At 11:00 p.m., she called her sister and said she had sneaked out of her friend's home and was calling from an outdoor phone booth not far away. Her sister told her to go back inside. Kimberly never returned to her friend's home, however, and has never been heard from again.
Authorities are uncertain what pay phone Kimberly was calling her sister from. She said it was a short walk from her grandparents' home, but one witness said he saw her using the phone several miles away. Her case was originally classified as a possible runaway.
There are few clues as to Kimberly's whereabouts, but her case is now classified as a non-family abduction with probable foul play involved in her disappearance. Investigators learned that Kimberly may have traveled to Grand Rapids, Michigan after her disappearance, but the leads did not pan out.
Although one of Kimberly's sisters had run away from home several times and Kimberly herself was known to occasionally stay out until late at night, she does not have a history of runaway behavior and authorities no longer believe she left of her own accord.
Authorities theorized that Kimberly may have been a victim of a serial killer of children in Oakland County, Michigan. The killer, nicknamed "The Babysitter" because he bathed and fed the children prior to their deaths, is believed to be responsible for the abductions and homicides of two boys and two girls around King's age in 1976 and 1977.
The children were all held captive for several days before being slain.
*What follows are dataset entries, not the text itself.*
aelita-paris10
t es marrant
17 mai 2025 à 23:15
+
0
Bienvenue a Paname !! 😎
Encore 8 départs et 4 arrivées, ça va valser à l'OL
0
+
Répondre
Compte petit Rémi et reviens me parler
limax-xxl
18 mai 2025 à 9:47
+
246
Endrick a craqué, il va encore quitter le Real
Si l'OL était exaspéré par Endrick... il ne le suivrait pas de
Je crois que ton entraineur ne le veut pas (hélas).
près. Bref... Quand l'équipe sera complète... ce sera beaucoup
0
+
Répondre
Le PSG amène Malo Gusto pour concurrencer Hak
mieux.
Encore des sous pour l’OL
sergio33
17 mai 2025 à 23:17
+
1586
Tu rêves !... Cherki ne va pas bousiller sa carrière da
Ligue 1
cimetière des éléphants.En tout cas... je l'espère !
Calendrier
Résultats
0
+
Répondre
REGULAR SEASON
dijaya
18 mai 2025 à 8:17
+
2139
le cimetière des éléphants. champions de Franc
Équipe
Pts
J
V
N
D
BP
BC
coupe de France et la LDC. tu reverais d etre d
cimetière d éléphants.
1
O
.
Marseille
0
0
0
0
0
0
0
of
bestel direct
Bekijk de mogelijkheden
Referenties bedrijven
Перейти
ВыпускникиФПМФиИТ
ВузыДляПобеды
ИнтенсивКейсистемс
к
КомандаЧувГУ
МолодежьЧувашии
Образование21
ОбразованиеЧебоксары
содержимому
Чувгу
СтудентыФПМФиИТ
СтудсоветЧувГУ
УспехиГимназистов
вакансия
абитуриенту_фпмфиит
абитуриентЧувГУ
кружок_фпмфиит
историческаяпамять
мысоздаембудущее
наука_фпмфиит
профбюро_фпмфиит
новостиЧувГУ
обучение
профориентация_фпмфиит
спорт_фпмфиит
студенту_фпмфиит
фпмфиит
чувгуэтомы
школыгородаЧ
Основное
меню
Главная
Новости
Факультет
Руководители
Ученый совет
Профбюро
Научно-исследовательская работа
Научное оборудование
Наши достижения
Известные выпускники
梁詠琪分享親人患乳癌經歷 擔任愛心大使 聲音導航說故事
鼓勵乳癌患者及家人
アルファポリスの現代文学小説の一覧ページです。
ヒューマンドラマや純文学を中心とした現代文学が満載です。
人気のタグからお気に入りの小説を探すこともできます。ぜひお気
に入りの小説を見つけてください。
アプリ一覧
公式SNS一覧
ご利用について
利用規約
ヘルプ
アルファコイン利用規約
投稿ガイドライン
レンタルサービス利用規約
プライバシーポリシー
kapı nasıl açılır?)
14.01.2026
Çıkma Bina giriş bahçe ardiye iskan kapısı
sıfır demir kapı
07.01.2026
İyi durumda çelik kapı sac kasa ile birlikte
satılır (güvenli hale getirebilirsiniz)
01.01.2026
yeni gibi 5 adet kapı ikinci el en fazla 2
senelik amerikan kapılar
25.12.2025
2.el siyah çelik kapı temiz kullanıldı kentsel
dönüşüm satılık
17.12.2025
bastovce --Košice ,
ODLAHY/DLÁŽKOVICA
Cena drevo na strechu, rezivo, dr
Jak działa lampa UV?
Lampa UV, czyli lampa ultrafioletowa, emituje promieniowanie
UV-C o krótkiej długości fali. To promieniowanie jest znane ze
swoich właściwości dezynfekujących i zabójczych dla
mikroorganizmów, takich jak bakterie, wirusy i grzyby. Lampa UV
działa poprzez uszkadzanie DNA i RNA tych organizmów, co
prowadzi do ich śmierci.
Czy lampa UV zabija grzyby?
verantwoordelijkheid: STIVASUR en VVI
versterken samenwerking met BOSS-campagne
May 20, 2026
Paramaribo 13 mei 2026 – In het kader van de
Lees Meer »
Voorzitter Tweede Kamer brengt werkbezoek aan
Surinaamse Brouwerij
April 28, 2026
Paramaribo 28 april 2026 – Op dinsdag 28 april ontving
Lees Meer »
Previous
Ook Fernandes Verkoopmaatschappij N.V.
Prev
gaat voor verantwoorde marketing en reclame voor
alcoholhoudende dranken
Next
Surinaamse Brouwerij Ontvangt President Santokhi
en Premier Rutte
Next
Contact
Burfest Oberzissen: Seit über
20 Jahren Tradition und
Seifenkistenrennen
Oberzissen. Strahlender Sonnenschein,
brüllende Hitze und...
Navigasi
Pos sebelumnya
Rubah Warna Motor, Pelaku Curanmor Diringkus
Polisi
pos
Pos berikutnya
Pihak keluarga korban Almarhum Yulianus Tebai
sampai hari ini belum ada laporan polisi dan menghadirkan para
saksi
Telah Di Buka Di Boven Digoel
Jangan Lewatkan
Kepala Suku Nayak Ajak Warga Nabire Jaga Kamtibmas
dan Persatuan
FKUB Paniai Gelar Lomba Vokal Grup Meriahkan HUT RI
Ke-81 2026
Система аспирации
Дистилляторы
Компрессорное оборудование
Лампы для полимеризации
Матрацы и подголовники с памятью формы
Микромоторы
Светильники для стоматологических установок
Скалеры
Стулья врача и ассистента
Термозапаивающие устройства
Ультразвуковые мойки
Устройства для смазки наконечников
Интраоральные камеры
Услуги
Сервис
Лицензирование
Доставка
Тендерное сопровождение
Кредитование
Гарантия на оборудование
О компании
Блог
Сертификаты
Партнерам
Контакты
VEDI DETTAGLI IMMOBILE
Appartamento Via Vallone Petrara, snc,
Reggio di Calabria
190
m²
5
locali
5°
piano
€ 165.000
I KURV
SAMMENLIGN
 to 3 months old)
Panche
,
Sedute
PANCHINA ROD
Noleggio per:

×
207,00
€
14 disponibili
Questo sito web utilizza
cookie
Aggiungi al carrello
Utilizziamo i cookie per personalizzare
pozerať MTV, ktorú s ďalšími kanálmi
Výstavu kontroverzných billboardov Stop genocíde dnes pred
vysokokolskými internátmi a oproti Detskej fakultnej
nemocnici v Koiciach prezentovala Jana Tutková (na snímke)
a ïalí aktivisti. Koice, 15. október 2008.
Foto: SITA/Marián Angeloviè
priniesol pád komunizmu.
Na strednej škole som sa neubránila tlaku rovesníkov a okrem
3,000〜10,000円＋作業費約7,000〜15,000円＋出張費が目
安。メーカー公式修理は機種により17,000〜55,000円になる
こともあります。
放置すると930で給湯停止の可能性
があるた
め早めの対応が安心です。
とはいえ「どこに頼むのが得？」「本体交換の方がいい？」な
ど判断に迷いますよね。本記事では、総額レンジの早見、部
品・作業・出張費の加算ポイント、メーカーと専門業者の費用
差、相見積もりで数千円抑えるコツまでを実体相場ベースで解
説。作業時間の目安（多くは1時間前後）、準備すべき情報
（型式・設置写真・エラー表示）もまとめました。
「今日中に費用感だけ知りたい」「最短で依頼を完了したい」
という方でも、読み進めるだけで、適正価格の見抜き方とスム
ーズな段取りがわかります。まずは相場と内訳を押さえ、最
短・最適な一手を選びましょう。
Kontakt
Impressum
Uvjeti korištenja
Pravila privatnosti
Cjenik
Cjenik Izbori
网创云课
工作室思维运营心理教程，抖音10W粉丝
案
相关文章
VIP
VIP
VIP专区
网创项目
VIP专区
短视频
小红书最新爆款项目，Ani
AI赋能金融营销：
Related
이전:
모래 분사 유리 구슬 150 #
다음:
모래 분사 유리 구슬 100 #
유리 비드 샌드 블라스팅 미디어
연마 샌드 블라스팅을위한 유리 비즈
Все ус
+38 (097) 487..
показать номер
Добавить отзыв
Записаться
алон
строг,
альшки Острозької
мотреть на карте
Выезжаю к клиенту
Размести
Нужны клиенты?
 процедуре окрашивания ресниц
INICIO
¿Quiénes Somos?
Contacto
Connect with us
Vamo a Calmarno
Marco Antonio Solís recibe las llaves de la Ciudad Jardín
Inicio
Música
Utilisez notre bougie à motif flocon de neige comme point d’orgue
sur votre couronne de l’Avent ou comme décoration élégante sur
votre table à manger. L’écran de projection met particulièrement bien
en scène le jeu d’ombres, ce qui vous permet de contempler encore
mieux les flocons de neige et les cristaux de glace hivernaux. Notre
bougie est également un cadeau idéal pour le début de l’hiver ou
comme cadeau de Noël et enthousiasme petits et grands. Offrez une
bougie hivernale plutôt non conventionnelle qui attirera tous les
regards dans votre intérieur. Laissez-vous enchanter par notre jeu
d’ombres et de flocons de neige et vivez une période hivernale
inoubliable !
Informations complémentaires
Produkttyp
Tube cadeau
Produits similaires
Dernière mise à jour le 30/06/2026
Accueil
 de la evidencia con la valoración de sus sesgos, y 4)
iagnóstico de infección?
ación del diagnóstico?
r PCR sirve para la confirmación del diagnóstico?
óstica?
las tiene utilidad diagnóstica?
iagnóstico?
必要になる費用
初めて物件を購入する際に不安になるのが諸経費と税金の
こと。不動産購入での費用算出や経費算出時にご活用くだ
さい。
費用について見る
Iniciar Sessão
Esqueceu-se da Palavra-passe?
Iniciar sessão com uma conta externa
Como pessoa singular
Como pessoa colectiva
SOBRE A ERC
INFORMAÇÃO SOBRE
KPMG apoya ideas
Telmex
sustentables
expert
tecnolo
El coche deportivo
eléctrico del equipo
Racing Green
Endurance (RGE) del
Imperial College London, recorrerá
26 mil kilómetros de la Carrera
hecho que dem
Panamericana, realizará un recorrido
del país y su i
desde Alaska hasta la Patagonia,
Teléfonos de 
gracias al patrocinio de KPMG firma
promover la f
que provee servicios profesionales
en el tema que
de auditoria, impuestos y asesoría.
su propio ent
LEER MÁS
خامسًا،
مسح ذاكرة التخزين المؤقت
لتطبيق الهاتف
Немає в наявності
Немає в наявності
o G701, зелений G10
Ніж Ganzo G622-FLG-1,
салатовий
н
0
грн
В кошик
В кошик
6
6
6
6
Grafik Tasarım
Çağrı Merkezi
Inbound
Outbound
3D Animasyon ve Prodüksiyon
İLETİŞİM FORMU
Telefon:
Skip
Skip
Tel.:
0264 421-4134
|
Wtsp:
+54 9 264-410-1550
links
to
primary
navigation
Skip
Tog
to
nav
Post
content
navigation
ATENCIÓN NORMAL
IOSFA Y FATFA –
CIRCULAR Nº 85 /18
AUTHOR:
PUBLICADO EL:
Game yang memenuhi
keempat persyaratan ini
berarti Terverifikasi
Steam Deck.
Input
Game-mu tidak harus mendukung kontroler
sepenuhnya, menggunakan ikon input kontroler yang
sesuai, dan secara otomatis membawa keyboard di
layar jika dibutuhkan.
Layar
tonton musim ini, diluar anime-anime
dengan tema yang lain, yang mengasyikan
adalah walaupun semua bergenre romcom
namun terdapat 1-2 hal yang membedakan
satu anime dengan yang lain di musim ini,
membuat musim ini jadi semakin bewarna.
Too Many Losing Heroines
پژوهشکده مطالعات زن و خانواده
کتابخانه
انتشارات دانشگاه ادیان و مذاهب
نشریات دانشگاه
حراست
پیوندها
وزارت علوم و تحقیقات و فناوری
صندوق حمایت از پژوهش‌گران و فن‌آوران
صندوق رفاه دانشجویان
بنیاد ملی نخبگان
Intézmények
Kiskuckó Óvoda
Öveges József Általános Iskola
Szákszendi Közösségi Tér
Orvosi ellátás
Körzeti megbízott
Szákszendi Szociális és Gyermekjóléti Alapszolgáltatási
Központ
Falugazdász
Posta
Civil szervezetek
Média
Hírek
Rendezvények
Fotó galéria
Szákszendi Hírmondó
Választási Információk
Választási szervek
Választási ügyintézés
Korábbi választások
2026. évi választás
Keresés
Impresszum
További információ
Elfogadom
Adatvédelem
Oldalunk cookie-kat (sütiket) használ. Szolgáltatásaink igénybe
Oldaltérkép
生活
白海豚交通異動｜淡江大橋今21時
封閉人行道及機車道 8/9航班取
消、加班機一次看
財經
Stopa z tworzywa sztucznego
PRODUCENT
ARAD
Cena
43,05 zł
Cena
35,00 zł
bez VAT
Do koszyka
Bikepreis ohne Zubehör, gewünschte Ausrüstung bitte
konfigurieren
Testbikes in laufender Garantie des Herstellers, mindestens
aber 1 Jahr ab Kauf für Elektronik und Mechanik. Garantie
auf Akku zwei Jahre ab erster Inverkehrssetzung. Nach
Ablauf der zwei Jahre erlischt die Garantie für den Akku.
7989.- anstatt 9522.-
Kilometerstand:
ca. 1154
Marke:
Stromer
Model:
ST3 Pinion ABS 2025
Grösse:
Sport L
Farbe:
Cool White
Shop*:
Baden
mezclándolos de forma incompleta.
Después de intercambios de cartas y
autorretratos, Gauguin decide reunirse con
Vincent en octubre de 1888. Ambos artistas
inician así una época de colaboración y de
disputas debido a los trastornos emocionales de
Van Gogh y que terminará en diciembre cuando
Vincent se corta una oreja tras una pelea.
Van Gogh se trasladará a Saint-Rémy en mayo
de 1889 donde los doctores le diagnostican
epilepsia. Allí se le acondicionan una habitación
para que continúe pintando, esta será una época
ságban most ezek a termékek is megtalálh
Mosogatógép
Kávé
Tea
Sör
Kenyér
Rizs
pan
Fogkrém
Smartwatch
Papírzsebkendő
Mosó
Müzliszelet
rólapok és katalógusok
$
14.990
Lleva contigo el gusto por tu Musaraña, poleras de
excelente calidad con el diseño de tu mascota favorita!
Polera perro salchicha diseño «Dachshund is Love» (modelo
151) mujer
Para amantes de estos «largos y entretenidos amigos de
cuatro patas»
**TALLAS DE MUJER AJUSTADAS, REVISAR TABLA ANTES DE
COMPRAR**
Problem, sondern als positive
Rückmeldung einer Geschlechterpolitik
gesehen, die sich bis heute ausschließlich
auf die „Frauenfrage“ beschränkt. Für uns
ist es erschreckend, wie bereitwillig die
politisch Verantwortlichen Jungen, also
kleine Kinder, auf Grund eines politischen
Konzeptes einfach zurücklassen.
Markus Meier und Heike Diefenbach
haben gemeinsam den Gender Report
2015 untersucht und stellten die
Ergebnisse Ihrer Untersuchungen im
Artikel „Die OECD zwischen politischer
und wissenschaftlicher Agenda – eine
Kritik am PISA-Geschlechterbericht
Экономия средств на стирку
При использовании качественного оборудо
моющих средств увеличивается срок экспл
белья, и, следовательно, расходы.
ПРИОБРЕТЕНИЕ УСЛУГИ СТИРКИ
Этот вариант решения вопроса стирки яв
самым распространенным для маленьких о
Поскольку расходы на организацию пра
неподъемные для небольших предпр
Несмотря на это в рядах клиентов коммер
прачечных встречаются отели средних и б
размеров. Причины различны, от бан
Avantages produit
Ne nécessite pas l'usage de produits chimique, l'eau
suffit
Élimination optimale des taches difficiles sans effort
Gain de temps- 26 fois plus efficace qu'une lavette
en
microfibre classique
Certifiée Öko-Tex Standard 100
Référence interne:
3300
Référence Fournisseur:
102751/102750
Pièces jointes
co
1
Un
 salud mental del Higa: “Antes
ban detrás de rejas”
No one has ever been charged in connection with any of the murders. If Kimberly was a victim of the killer, her case is atypical; in the other cases, the victim's bodies were left out in plain view by roadways and were found fairly quickly, but Kimberly's remains have never been located.
David Norberg was considered a suspect in the case for many years. He was employed in Warren at the time of Kimberly's 1979 disappearance, and lived just two streets away from her home. He was killed in an automobile accident near Recluse, Wyoming in 1981. After his death, jewelry allegedly belonging to several of the Oakland County child victims was found among his belongings. He was never charged in connection with any of Kimberly's disappearance or any of the murders, however.
Norberg's body was exhumed in September 1999 and his DNA was compared to a single strand of unidentified hair discovered on the final murder victim, Timothy King (no relation to Kimberly). In November 2002, Authorities announced that Norberg's DNA did not match the hair found on Timothy, but that they were not ruling him out entirely as a suspect.
He fits the serial killer's profile very well and there is circumstantial evidence linking him to the murders. Investigators still think he might have been involved in Kimberly's apparent abduction if not the murders.
The Oakland County serial killer has never been identified, but one male victim's family sued a suspect, Ted Lamborgine, for his wrongful death in 2007. It is not clear whether Kimberly was a victim of the same person who killed the others.
In 2018, authorities announced Arthur Ream was a possible suspect in Kimberly's case and in the disappearances of Cynthia Coon
, Kim Larrow
, Nadine O'Dell
and Kellie Brownlee
. A photo of Ream is posted with this case summary.
He was convicted of rape in the 1970s and, in 1986, raped and murdered Cindy Zarzycki, a thirteen-year-old girl who was dating his son. He was convicted of her murder and afterwards, in 2008, he lead authorities to her body, which was buried on a 24-acre property he owned 30 miles from Detroit, Michigan.
While in prison, Ream reportedly told cellmates he was serial killer with four to six victims. In May 2018, police began digging at the same property where Cindy had been buried, expecting to find the bodies of other missing girls there. No human remains were located, however, and the digging stopped after a week.
Kimberly's grandmother died in 1995. Prior to her death, she purchased a cemetery plot for her granddaughter. Kimberly's two sisters still hope she may be located. Her case remains unsolved.